If providing compensation to those who the government so clearly wronged was the compelling state interest that justified affirmative action, it is clear that the University of Texas’s program would stand. While some may argue that Texas’s scheme is not the “least restrictive” means of ensuring campus diversity, it is clear that it would be the “least restrictive” manner of ensuring that underrepresented minorities receive state help in recovering from decades of discrimination. This is because changing the compelling state interest under consideration changes the methods that are appropriate to achieve it. The top 10 percent rule may ensure campus diversity, but it does not offer minorities any advantage in the application process; instead, it merely exploits the unfortunate continuation of de facto segregation in Texas high schools. As such, it cannot be considered an attempt to meet the state’s separate and compelling interest in remedying past governmental discrimination. Only explicit racial preferences in the second phase of the application process can do that.

Is it Feasible?

It is not exactly clear how the Supreme Court feels about remedying past discrimination as a compelling state interest. In the Court’s first major affirmative action case, Regents of the University of California v. Bakkea four justice bloc held that this sort of racial classification was permissible as a means of remuneration for past government oppression. However, four justices opposed this position, making the concurring opinion of Lewis Powell the deciding vote. Powell found that affirmative action could be constitutional, provided that it did not take the form of a quota system, and that it served the compelling state interest of increasing diversity in education. This position was reaffirmed by the Court in Grutter, while the Court gave no consideration in that case to whether remedying past discrimination was also a compelling state interest. With increasing diversity confirmed as a compelling interest by the Court, and the status of “remedying past discrimination” up in the air, universities defending affirmative action have generally advanced the former as their rationale for the programs. This may be the most sound legal strategy in individual cases. However, it seems clear to me that remedying past discrimination is a more morally forceful justification for preserving affirmative action, and that it would place affirmative action programs on more solid normative grounds.

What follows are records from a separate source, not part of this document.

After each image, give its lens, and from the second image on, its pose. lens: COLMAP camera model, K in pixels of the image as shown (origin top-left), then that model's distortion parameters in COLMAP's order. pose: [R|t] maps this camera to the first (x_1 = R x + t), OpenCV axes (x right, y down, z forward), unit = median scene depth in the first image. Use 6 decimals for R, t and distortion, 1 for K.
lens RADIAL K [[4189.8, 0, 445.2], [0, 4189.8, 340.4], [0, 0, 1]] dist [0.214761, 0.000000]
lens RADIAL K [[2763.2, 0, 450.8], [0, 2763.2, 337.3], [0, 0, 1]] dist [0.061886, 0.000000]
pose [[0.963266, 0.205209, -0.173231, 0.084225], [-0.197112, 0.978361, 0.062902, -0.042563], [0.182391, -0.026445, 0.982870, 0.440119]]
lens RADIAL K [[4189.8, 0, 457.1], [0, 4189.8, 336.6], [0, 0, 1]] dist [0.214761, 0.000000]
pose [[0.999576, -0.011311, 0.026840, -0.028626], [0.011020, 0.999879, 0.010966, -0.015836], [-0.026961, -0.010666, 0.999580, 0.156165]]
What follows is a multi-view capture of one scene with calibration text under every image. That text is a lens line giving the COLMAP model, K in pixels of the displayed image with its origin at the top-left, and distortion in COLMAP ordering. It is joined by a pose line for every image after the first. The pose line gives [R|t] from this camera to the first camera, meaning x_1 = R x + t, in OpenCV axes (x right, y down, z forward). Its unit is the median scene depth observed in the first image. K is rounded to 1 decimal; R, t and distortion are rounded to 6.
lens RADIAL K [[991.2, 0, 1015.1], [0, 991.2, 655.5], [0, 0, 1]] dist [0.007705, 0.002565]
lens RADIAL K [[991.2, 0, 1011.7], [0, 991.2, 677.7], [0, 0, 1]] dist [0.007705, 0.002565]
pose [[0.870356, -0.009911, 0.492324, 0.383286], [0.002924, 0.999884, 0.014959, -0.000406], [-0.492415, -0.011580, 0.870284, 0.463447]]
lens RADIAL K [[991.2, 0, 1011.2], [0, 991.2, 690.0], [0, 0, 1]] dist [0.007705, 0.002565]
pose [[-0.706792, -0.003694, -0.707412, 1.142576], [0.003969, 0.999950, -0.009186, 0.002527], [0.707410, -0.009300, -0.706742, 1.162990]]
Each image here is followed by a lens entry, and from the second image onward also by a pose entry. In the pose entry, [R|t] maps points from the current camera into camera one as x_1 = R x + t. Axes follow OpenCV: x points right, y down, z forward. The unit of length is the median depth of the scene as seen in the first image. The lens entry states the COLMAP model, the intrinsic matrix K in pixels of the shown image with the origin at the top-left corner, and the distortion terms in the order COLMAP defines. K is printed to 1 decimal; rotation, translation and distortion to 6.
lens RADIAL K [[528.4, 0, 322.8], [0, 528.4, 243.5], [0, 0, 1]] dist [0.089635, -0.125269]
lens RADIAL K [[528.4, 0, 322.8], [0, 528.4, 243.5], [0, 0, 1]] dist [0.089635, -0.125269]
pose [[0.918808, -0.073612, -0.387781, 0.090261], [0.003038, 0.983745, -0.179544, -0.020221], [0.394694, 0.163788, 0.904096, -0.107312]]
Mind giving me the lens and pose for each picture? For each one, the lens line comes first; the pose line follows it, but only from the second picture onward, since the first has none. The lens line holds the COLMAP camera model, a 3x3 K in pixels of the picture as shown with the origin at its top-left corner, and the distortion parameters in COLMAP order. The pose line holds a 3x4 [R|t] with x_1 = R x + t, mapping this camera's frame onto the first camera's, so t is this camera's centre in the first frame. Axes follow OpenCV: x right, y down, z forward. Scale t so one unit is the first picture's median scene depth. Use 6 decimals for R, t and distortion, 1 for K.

It is doubtful that the legal strategy I advocate will be adopted anytime soon by defenders of affirmative action. It certainly will not play any role in Fisher. In that case, the University of Texas has only advanced diversity as its justification for affirmative action, and the justices will rule solely on the merits of that rationale. In all likelihood, the Court will resolve Fisher in one of two ways: they will either accept Fisher’s claims and rule affirmative action unconstitutional as practiced in Texas; or they will duck the case, sending it back down to a lower court for further fact-finding. This second option may be more probable, as the Court is probably uneasy about issuing a sweeping decision in a case heard by only seven justices. However, neither option will do anything to stop the slow erosion of affirmative action in this country, an erosion that will continue so long as diversity remains the only compelling interest used by universities to defending their programs.


Brett Parker, a junior studying political science, is the managing editor of Stanford Political Journal.